Spatial variability in the hydraulic, physical, and thermal properties of active layer soils may reflect the fluvial and climatic history of cold-desert regions. In this study we measured the constant-head saturated hydraulic conductivity and grain-size-distribution of sixty-five soil samples taken from Taylor Valley, as well as the thermal diffusivity of twelve soil samples taken from met stations throughout the McMurdo Dry Valleys, Antarctica.

Both the hydraulic conductivity and grain size distribution of soils are spatially organized within Taylor valley. Soils collected down-valley near McMurdo Sound have a higher percentage of fine-sized sediments (silt, clay) and lower hydraulic conductivities than soils collected up-valley near Taylor Glacier. Soils collected mid-valley have intermediate amounts of fines and conductivity values consistent with a hydrogeologic gradient spanning the valley. Soil hydraulic conductivity is strongly dependent on the presence of fines, with lower conductivities associated with soils containing a higher percentage of fines. The spatial organization of these soil properties within the valley suggests an active fluvial history in which glacier-fed channels, perhaps aided by water tracks, have flushed fine sediments down into lake basins. Three samples taken from neighboring Garwood Valley by contrast have very low conductivities, perhaps reflecting the less active fluvial history in that region that has left till un-eroded resulting in a soil column clogged with fines throughout the valley.

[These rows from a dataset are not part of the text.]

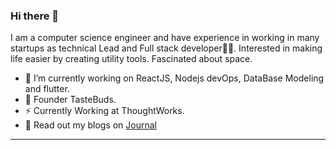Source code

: ### Hi there 👋

I am a computer science engineer and have experience in working in many startups as technical Lead and Full stack developer👨‍💻. Interested in making life easier by creating utility tools. Fascinated about space.


- 🔭 I’m currently working on ReactJS, Nodejs devOps, DataBase Modeling and flutter.
- 🍔 Founder TasteBuds.
- ⚡ Currently Working at ThoughtWorks.
- 💬 Read out my blogs on [Journal](https://journaldev.netlify.app)

<hr />
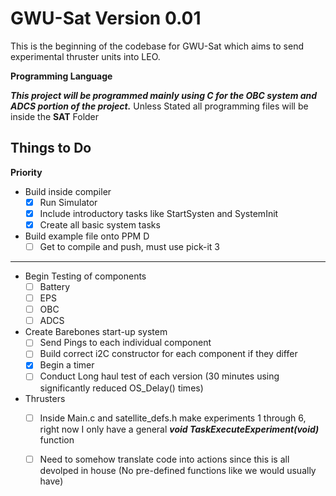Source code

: # GWU-Sat Version 0.01

This is the beginning of the codebase for GWU-Sat which aims to send experimental thruster units into LEO.


**Programming Language**

***This project will be programmed mainly using C for the OBC system and ADCS portion of the project.***
Unless Stated all programming files will be inside the **SAT** Folder

## Things to Do

**Priority**
- Build inside compiler
    - [x] Run Simulator
    - [x] Include introductory tasks like StartSysten and SystemInit
    - [x] Create all basic system tasks

- Build example file onto PPM D
    - [ ] Get to compile and push, must use pick-it 3

---------------------------------------------

- Begin Testing of components 
    - [ ] Battery
    - [ ] EPS
    - [ ] OBC
    - [ ] ADCS
- Create Barebones start-up system
    - [ ] Send Pings to each individual component
    - [ ] Build correct i2C constructor for each component if they differ
    - [x] Begin a timer
    - [ ] Conduct Long haul test of each version (30 minutes using significantly reduced OS_Delay() times) 
- Thrusters
    - [ ] Inside Main.c and satellite_defs.h make experiments 1 through 6, right now I only have a general ***void TaskExecuteExperiment(void)*** function
    - [ ] Need to somehow translate code into actions since this is all devolped in house (No pre-defined functions like we would usually have)



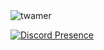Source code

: <img src="https://komarev.com/ghpvc/?username=ashignored&label=Number%20Visitors&color=e4a446" alt="twamer" />

[![Discord Presence](https://lanyard-profile-readme.vercel.app/api/495234214816645120?theme=light&bg=e4a446&animated=false&hideDiscrim=false&borderRadius=30px)](https://discord.com/users/495234214816645120)

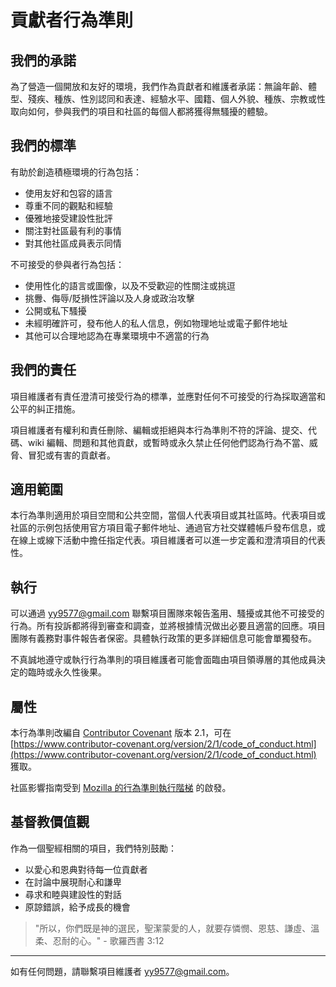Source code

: # 貢獻者行為準則

## 我們的承諾

為了營造一個開放和友好的環境，我們作為貢獻者和維護者承諾：無論年齡、體型、殘疾、種族、性別認同和表達、經驗水平、國籍、個人外貌、種族、宗教或性取向如何，參與我們的項目和社區的每個人都將獲得無騷擾的體驗。

## 我們的標準

有助於創造積極環境的行為包括：

-   使用友好和包容的語言
-   尊重不同的觀點和經驗
-   優雅地接受建設性批評
-   關注對社區最有利的事情
-   對其他社區成員表示同情

不可接受的參與者行為包括：

-   使用性化的語言或圖像，以及不受歡迎的性關注或挑逗
-   挑釁、侮辱/貶損性評論以及人身或政治攻擊
-   公開或私下騷擾
-   未經明確許可，發布他人的私人信息，例如物理地址或電子郵件地址
-   其他可以合理地認為在專業環境中不適當的行為

## 我們的責任

項目維護者有責任澄清可接受行為的標準，並應對任何不可接受的行為採取適當和公平的糾正措施。

項目維護者有權利和責任刪除、編輯或拒絕與本行為準則不符的評論、提交、代碼、wiki 編輯、問題和其他貢獻，或暫時或永久禁止任何他們認為行為不當、威脅、冒犯或有害的貢獻者。

## 適用範圍

本行為準則適用於項目空間和公共空間，當個人代表項目或其社區時。代表項目或社區的示例包括使用官方項目電子郵件地址、通過官方社交媒體帳戶發布信息，或在線上或線下活動中擔任指定代表。項目維護者可以進一步定義和澄清項目的代表性。

## 執行

可以通過 [yy9577@gmail.com](mailto:yy9577@gmail.com) 聯繫項目團隊來報告濫用、騷擾或其他不可接受的行為。所有投訴都將得到審查和調查，並將根據情況做出必要且適當的回應。項目團隊有義務對事件報告者保密。具體執行政策的更多詳細信息可能會單獨發布。

不真誠地遵守或執行行為準則的項目維護者可能會面臨由項目領導層的其他成員決定的臨時或永久性後果。

## 屬性

本行為準則改編自 [Contributor Covenant](https://www.contributor-covenant.org) 版本 2.1，可在 [https://www.contributor-covenant.org/version/2/1/code_of_conduct.html](https://www.contributor-covenant.org/version/2/1/code_of_conduct.html) 獲取。

社區影響指南受到 [Mozilla 的行為準則執行階梯](https://github.com/mozilla/diversity) 的啟發。

## 基督教價值觀

作為一個聖經相關的項目，我們特別鼓勵：

-   以愛心和恩典對待每一位貢獻者
-   在討論中展現耐心和謙卑
-   尋求和睦與建設性的對話
-   原諒錯誤，給予成長的機會

> "所以，你們既是神的選民，聖潔蒙愛的人，就要存憐憫、恩慈、謙虛、溫柔、忍耐的心。" - 歌羅西書 3:12

---

如有任何問題，請聯繫項目維護者 [yy9577@gmail.com](mailto:yy9577@gmail.com)。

Thermal diffusivity curves were created by measuring the thermal conductivity and heat capacity of soils collected from near Long Term Ecological Research project met stations. Soil thermal properties were measured over a range of water contents to provide a basis for interpreting the thermal history of Dry Valley soils and their stability under changing temperature and precipitation conditions. Three qualitative soil groups emerged from this analysis: soils with low diffusivities at all water contents, soils that slowly increase in diffusivity with increasing water content, and soils that exhibit high thermal diffusivity at low water contents. The first two groups are spatially correlated with ground ice, while the latter group is associated with thermokarst features.